Adaptive and maladaptive endothelial cell dynamics during blood flow-driven vascular patterning — ADAPT2FLOW
Funding Agency European Commission
Funding Programme Horizon 2020
Call/TopicH2020-MSCA-IF-2018
Project reference 842498
Start date 2019.10.01
Duration 24 months
Total investment EUR 147 815,04
Project Beneficiaries Instituto de Medicina Molecular João Lobo Antunes (iMM), Portugal;
Researcher Marie Ouarné
Supervisor Cláudio Franco
Summary
The formation of a functional patterned vascular network (well-defined arteries, veins, and capillaries) is essential for blood vessel functioning and global health. Several human vascular disorders arise from the mis-patterning of blood vessels, such as arteriovenous malformations, aneurysms, and diabetic retinopathy. Blood flow is recognized as the main inducer for vascular patterning, yet very little is known about the molecular mechanisms that vascular patterning. Endothelial cells (the cells bordering vessels) polarize and migrate against the blood flow direction. Yet, how this behavior contributes to the overall process of vascular patterning is completely unknown.
It is essential to decipher how endothelial cell polarization and migration against blood flow contributes to vascular patterning as it will provide leads to produce new treatments. Indeed, those new therapies will allow improving the recovery of vascular diseases and might help to prevent some to occur like strokes in predisposed patients.

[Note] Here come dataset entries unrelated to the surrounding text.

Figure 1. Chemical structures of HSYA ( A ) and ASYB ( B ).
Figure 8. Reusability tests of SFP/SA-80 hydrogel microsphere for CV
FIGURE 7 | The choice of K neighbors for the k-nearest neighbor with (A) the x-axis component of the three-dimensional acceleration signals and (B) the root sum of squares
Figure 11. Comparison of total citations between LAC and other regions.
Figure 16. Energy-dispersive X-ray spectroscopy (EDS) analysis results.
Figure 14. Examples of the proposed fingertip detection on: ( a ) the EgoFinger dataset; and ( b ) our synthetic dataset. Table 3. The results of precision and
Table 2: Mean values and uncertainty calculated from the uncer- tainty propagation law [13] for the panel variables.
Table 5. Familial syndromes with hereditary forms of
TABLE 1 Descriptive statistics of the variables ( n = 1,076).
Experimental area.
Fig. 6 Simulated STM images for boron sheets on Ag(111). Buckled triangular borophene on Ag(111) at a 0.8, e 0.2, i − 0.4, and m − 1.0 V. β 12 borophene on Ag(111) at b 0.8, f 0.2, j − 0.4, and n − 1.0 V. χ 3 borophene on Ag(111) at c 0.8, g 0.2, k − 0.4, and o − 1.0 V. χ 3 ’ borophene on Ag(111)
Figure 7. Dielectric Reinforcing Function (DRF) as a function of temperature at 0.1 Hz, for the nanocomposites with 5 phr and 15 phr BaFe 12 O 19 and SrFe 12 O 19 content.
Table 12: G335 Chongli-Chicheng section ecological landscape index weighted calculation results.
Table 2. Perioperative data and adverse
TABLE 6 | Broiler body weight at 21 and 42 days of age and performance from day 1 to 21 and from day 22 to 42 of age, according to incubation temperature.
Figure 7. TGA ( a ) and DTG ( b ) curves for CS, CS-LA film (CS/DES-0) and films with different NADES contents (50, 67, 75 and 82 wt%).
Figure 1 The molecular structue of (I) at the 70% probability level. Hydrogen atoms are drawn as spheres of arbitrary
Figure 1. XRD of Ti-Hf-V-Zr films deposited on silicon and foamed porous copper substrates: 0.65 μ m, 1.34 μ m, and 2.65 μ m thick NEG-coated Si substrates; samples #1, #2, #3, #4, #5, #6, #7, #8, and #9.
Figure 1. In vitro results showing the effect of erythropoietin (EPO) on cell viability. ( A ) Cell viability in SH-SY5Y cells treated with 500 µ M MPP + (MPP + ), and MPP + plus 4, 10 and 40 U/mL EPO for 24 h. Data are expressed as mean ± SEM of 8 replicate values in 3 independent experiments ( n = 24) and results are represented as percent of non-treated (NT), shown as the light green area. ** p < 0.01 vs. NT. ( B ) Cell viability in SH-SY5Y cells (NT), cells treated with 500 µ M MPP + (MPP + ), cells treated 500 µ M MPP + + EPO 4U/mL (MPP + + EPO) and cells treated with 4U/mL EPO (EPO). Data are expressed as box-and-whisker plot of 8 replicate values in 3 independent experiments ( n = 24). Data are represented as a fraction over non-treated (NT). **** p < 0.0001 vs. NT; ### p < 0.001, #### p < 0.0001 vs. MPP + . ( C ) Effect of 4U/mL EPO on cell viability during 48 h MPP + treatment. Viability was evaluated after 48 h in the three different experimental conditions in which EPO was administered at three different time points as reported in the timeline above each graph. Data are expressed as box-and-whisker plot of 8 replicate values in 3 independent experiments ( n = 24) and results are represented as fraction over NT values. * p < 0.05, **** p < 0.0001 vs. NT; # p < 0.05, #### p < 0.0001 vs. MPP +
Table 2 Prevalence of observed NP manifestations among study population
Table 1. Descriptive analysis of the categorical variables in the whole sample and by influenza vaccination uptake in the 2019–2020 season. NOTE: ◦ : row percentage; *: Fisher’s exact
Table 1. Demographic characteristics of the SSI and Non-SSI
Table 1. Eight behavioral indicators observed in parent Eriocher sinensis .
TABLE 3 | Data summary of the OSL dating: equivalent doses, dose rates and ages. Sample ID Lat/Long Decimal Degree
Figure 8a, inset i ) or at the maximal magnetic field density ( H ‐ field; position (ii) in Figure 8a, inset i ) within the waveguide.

This project aimed to study the dynamics of endothelial cells in vascular patterning during development, normal blood vessel functioning, and disease. Thanks to this action, we developed new tools to study endothelial cell dynamics in vascular patterning in developing and developed vascular networks. We identified an important competition between blood flow and VEGF (an essential factor of blood vessel development) in the control of these dynamics in the developing networks. More interestingly, we also developed a new model for a known vascular disorder that is arteriovenous malformations, and demonstrated that some cellular behaviors are essential to their formation and their resolution which could lead the scientific community to the production of pro-resolution treatments for patients with identified arteriovenous malformations.